-- What to produce --
Copy out every line of text in the records below, word for word, and leave the pictures out of your answer.

-- Entries supplied --
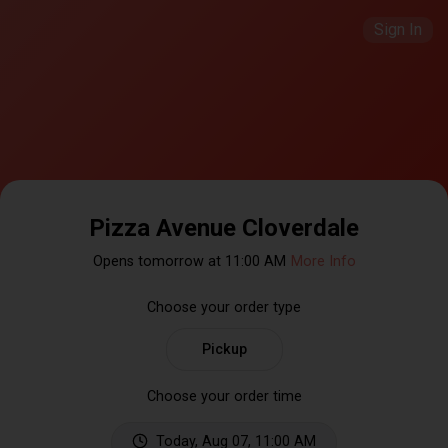
Sign In
Pizza Avenue Cloverdale
Opens tomorrow at 11:00 AM
More Info
Choose your order type
Pickup
Choose your order time
Today, Aug 07, 11:00 AM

-- Result of the exercise --
Sign In
Pizza Avenue Cloverdale
Opens tomorrow at 11:00 AM
More Info
Choose your order type
Pickup
Choose your order time
Today, Aug 07, 11:00 AM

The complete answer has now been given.